# [Lines of data]
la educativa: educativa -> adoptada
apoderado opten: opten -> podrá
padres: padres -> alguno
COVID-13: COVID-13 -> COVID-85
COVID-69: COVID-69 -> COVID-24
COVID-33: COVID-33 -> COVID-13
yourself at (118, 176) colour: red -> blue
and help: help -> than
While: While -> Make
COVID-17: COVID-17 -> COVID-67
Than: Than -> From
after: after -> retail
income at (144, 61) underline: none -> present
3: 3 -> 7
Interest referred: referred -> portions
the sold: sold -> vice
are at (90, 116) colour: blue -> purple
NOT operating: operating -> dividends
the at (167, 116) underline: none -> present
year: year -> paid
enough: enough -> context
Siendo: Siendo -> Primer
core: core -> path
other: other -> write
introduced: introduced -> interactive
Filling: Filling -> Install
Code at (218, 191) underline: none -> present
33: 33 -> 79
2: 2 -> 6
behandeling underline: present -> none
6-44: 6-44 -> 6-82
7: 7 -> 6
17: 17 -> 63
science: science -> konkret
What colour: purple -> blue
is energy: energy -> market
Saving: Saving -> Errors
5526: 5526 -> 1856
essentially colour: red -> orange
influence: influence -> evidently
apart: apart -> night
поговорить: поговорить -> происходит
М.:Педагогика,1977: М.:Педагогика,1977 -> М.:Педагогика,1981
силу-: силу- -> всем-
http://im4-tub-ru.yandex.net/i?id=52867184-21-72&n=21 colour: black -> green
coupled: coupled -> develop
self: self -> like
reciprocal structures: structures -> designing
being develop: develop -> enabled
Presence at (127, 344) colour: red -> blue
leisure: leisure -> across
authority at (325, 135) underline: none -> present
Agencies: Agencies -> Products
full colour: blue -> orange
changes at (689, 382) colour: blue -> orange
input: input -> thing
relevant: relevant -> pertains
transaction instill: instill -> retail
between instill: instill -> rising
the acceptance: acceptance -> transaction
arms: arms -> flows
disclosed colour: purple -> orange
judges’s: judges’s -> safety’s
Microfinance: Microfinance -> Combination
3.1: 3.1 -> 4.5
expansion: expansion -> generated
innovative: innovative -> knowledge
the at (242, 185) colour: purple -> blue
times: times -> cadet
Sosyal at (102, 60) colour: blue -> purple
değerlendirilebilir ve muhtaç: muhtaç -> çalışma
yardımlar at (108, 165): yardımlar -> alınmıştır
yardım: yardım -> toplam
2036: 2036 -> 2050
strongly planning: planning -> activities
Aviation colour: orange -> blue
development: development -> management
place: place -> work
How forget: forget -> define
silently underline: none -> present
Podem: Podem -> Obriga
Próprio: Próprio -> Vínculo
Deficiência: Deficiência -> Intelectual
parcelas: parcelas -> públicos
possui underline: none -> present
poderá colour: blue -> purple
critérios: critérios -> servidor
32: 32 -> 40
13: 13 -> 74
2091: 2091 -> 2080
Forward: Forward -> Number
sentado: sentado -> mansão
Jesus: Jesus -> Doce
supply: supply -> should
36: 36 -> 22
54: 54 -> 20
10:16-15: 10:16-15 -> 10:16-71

# [SHORT PROBLEM]
Reproduce the listing verbatim, starting with its first line and continuing through the line containing "М.:Педагогика,1977: М.:Педагогика,1977 ->", with both of those lines included.

# [THE SOLUTION]
la educativa: educativa -> adoptada
apoderado opten: opten -> podrá
padres: padres -> alguno
COVID-13: COVID-13 -> COVID-85
COVID-69: COVID-69 -> COVID-24
COVID-33: COVID-33 -> COVID-13
yourself at (118, 176) colour: red -> blue
and help: help -> than
While: While -> Make
COVID-17: COVID-17 -> COVID-67
Than: Than -> From
after: after -> retail
income at (144, 61) underline: none -> present
3: 3 -> 7
Interest referred: referred -> portions
the sold: sold -> vice
are at (90, 116) colour: blue -> purple
NOT operating: operating -> dividends
the at (167, 116) underline: none -> present
year: year -> paid
enough: enough -> context
Siendo: Siendo -> Primer
core: core -> path
other: other -> write
introduced: introduced -> interactive
Filling: Filling -> Install
Code at (218, 191) underline: none -> present
33: 33 -> 79
2: 2 -> 6
behandeling underline: present -> none
6-44: 6-44 -> 6-82
7: 7 -> 6
17: 17 -> 63
science: science -> konkret
What colour: purple -> blue
is energy: energy -> market
Saving: Saving -> Errors
5526: 5526 -> 1856
essentially colour: red -> orange
influence: influence -> evidently
apart: apart -> night
поговорить: поговорить -> происходит
М.:Педагогика,1977: М.:Педагогика,1977 -> М.:Педагогика,1981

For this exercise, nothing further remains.